[Work instruction A] In the code review thread, how long a delay in file size updates can the NFS client's stat cache cause?
[Work instruction B] Write the next part of the code review thread about appending upload chunks on NFS, beginning after its final comment.

[Exercise text]
*** Begin section ***

You've got really mixed whitespace as tabs and spaces

#Comment by BotInc (talk | contribs)   10:59, 2 August 2011

ups, should I commit a whitespace fix or what would be the right way to do this?

#Comment by Reedy (talk | contribs)   10:59, 2 August 2011

Yeah, a whitespace fix commit is fine

#Comment by BotInc (talk | contribs)   11:02, 2 August 2011

whitespace commit in Special:Code/MediaWiki/93725

#Comment by P858snake (talk | contribs)   11:04, 2 August 2011

In future when you want to link revisions, in the commit summaries you can just include "rXXXXX" and code-review will do it automagically.

#Comment by Platonides (talk | contribs)   22:25, 4 August 2011

Non deprecated function execute calls deprecated function WebRequest::getFileSize in line 127

#Comment by BotInc (talk | contribs)   12:25, 14 August 2011

fixed in r93960

#Comment by MarkAHershberger (talk | contribs)   17:42, 16 October 2011

I do not recall reviewing this code. So re-marking to new.

#Comment by Tim Starling (talk | contribs)   18:29, 16 October 2011

I can't see any synchronisation here. NFS doesn't have locking or atomic append operations, so what's to stop chunks from becoming interleaved or overwriting each other?

Also, filesize() on a file on NFS could potentially hit the stat cache in the NFS client, giving a delay of up to 2 seconds in file size updates. Say if you upload 3 chunks, and they are handled by 2 servers:

  1. Server A
  2. Server B
  3. Server A

if this occurs in less than the stat cache expiry time, the third chunk will get a file size that doesn't include the second chunk.

It probably makes sense to use the database for synchronisation instead of relying on FileRepo.

#Comment by NeilK (talk | contribs)   17:49, 18 October 2011

I think modern NFS implementations, locking is effective (or you can use tricks with hard links to guarantee an exclusive write). Can we use those here, to prevent overwrites?

Also, the 'offset' parameter tells the chunk appender where to start. If, before the chunk is written, the file isn't exactly that offset in size, the request fails and the client has to try again.

*** End section ***

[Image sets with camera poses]
*** Begin section ***

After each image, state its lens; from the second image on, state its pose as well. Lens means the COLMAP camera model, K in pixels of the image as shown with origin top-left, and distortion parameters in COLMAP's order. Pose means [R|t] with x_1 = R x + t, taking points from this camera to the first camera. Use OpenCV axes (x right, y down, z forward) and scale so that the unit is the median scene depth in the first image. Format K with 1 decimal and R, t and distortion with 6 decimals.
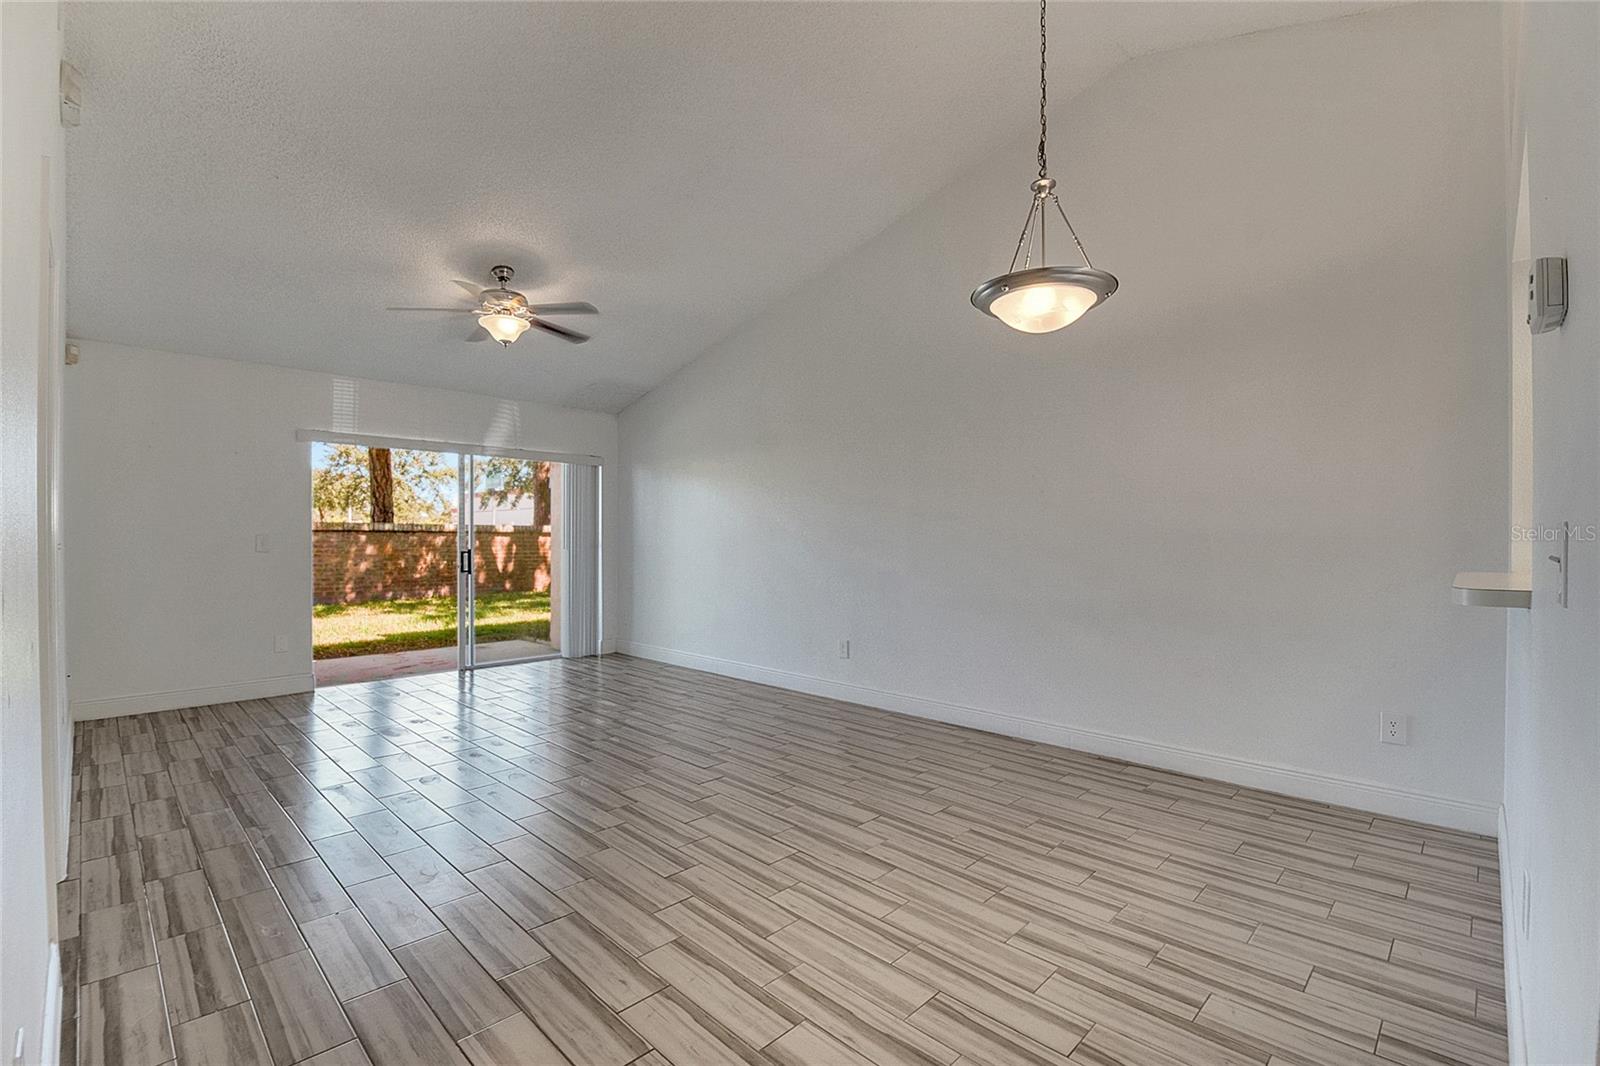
lens RADIAL K [[698.4, 0, 809.3], [0, 698.4, 541.6], [0, 0, 1]] dist [0.000974, -0.014469]
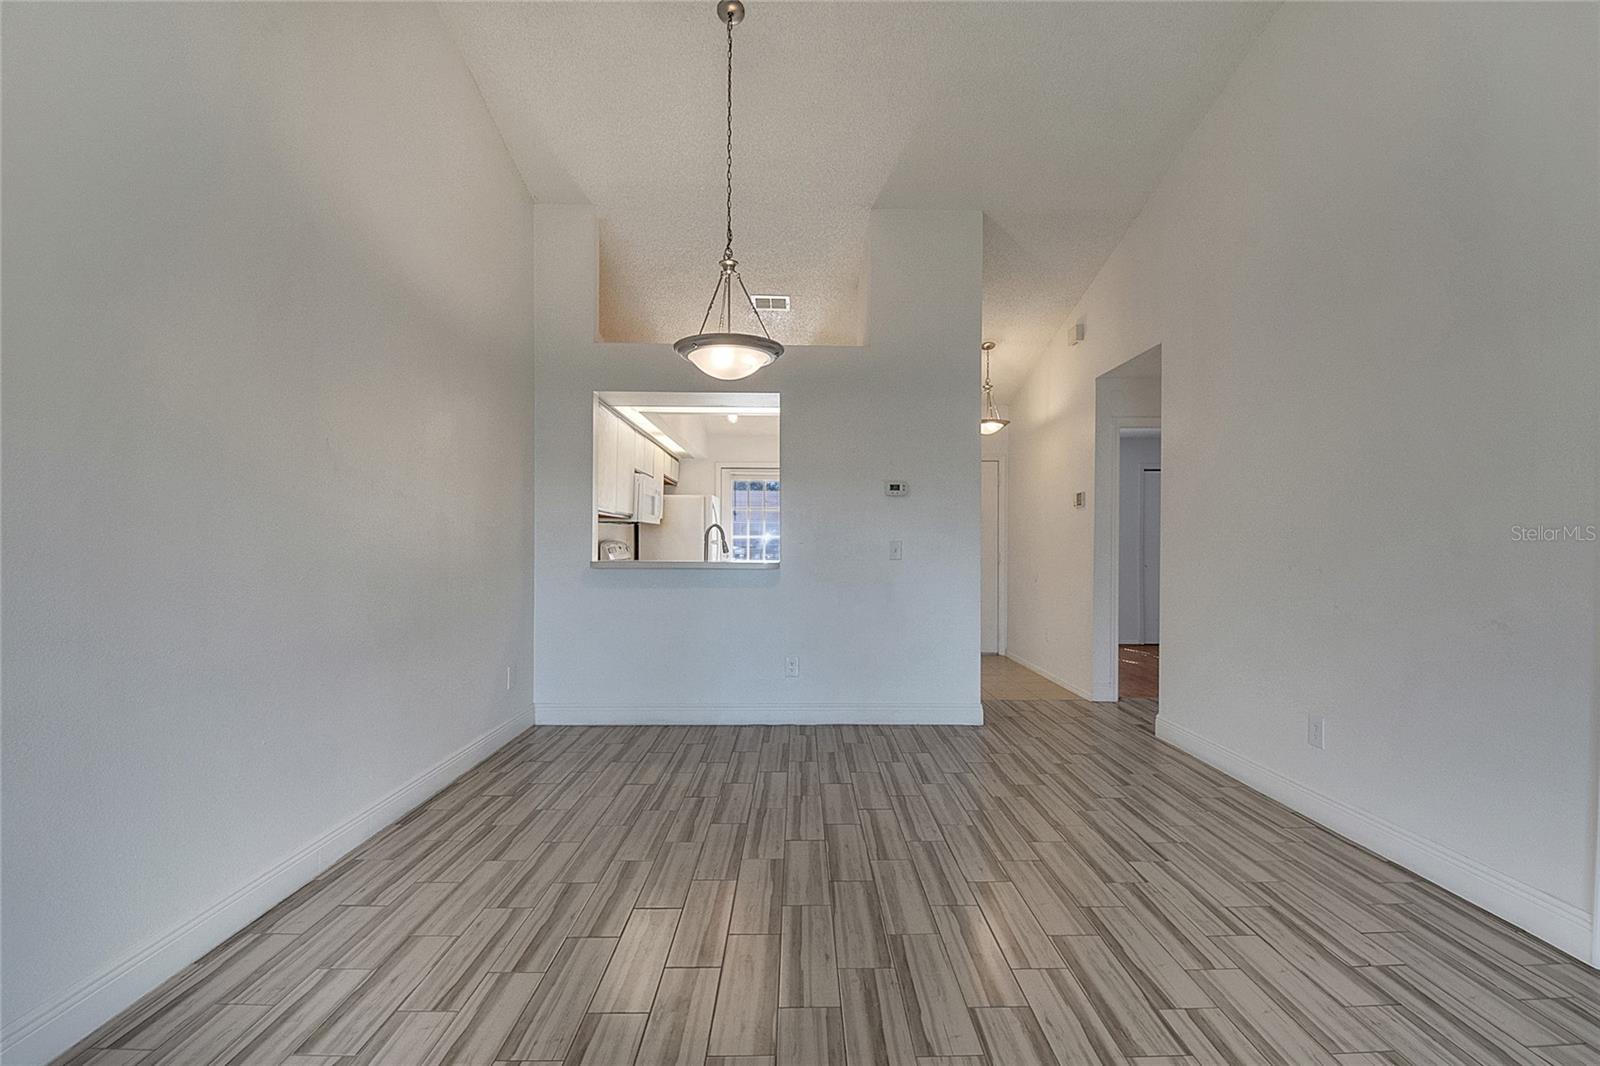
lens RADIAL K [[698.4, 0, 809.3], [0, 698.4, 541.6], [0, 0, 1]] dist [0.000974, -0.014469]
pose [[-0.708085, -0.003053, 0.706120, -0.479256], [-0.004015, 0.999992, 0.000298, -0.006539], [-0.706115, -0.002624, -0.708092, 1.297260]]
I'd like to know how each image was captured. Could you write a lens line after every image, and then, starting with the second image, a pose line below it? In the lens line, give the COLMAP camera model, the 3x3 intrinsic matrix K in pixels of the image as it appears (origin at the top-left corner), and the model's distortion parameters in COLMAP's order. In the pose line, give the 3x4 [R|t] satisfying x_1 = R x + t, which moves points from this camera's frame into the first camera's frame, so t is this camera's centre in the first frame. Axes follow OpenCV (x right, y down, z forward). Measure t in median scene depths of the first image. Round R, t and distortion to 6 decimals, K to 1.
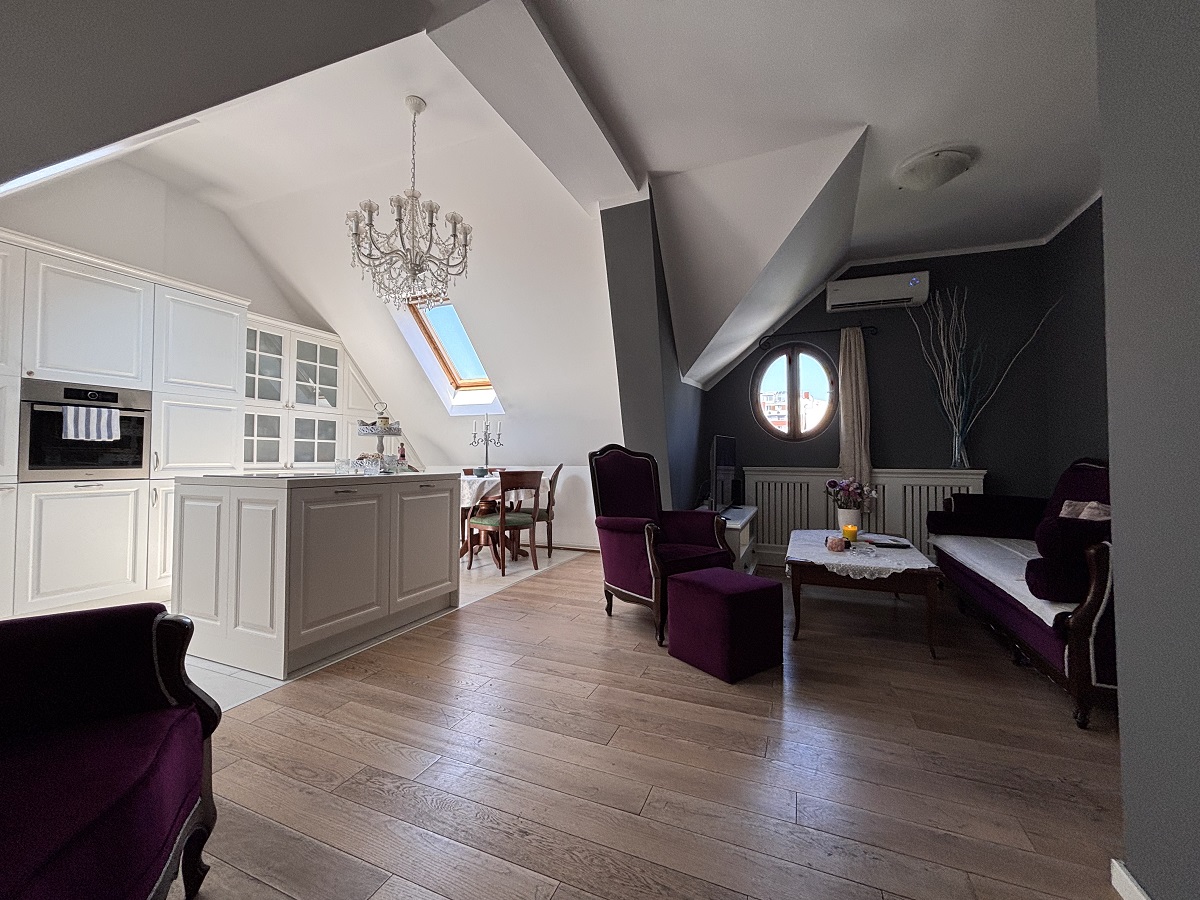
lens RADIAL K [[473.6, 0, 596.7], [0, 473.6, 445.1], [0, 0, 1]] dist [-0.000775, -0.000275]
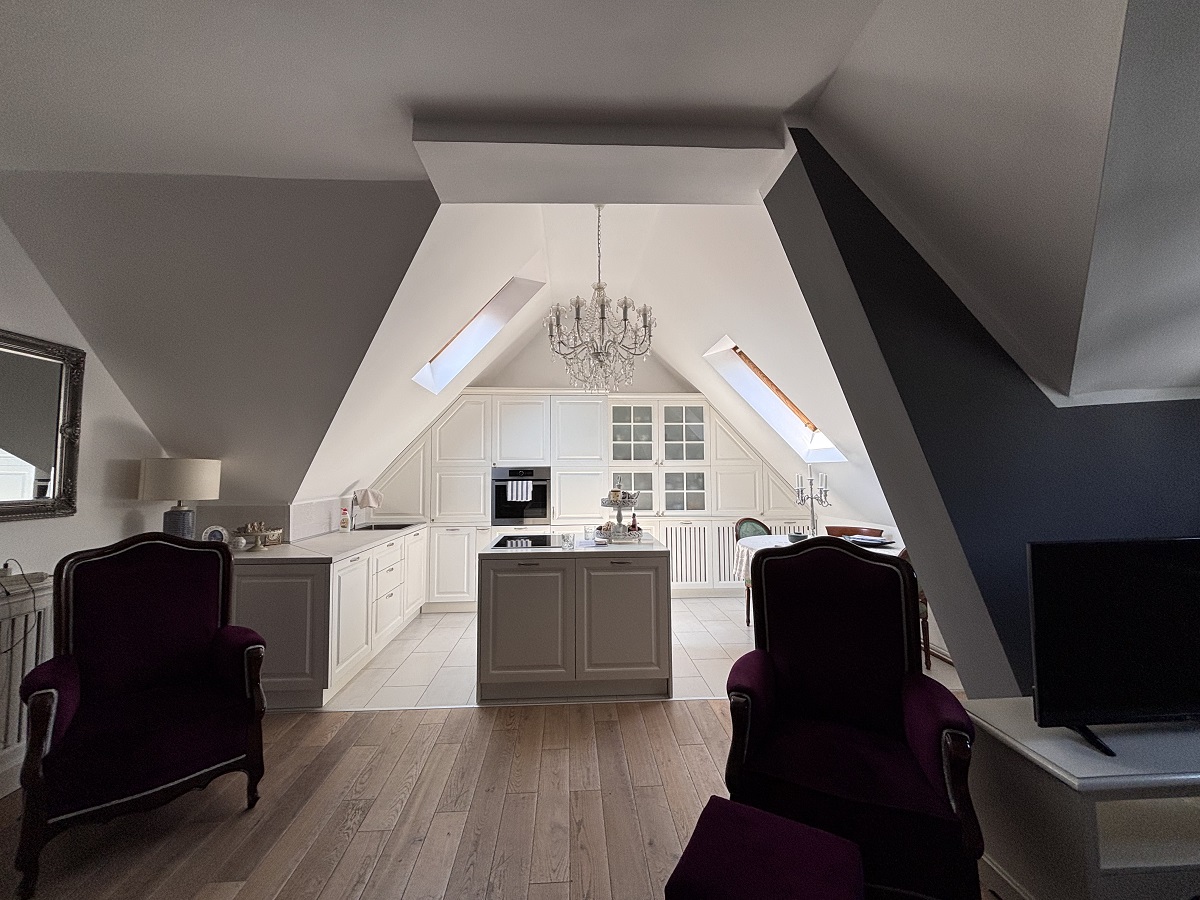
lens RADIAL K [[473.6, 0, 596.7], [0, 473.6, 445.1], [0, 0, 1]] dist [-0.000775, -0.000275]
pose [[0.445435, -0.054673, -0.893644, 0.497747], [0.029643, 0.998487, -0.046311, -0.111535], [0.894824, -0.005862, 0.446382, 0.470264]]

*** End section ***

[Expected output A] Up to 2 seconds.

[Expected output B]
#Comment by GICodeWarrior (talk | contribs)   18:04, 18 October 2011

On a well configured, homogeneous network with supported applications, NFS locking is effective. In many cases though it is not (for example with mixed client/server types/versions like FreeBSD, Linux, Solaris, Windows, etc.), and it is generally not enabled by default.  :-(

#Comment by NeilK (talk | contribs)   18:31, 18 October 2011

Replying to myself... I see that you already understood the offset thing and your point was that it wasn't a reliable way to determine if it was okay to append a chunk.

I've read a bit more about how NFS handles these situations. (http://nfs.sourceforge.net/#faq_a8). Things seem to have gotten a lot better in recent Linux NFS clients, and to some extent the problem of cached stat data and non-atomic appends might be mitigated by using locks, which suck less than they did. But this is a bit out of my depth; perhaps the simplest thing is to use MySQL to synchronize writers.

While we're thinking about this stuff, we should also use PHP clearstatcache().

We had another proposal where the server asked the browser to just supply whatever chunk came after the file's current size. That's in some ways a lot easier to coordinate.

#Comment by NeilK (talk | contribs)   18:55, 18 October 2011

That said, a database might also help with Swift (when that finally is deployed).

We have an implementation of a "chunked" upload mechanism there, but as far as I can tell we can't actually append to a Swift object in separate invocations. The client.py instead implements chunked *transfer* encoding, which is just a convention for streaming data in when we don't know its ultimate length. It may be that Russell was expecting the same thing to be happening from browser to server.

http://www.mediawiki.org/wiki/Extension:SwiftMedia#client.py_mods

#Comment by Platonides (talk | contribs)   19:19, 18 October 2011

What about requiring a hash of the file when using chunk upload?

That way we would be certain of uploading the complete files, regardless of possible race conditions that we may not be able to mitigate 100%.

#Comment by NeilK (talk | contribs)   22:01, 18 October 2011

- At the moment, few browsers could ever hash the file client side, period.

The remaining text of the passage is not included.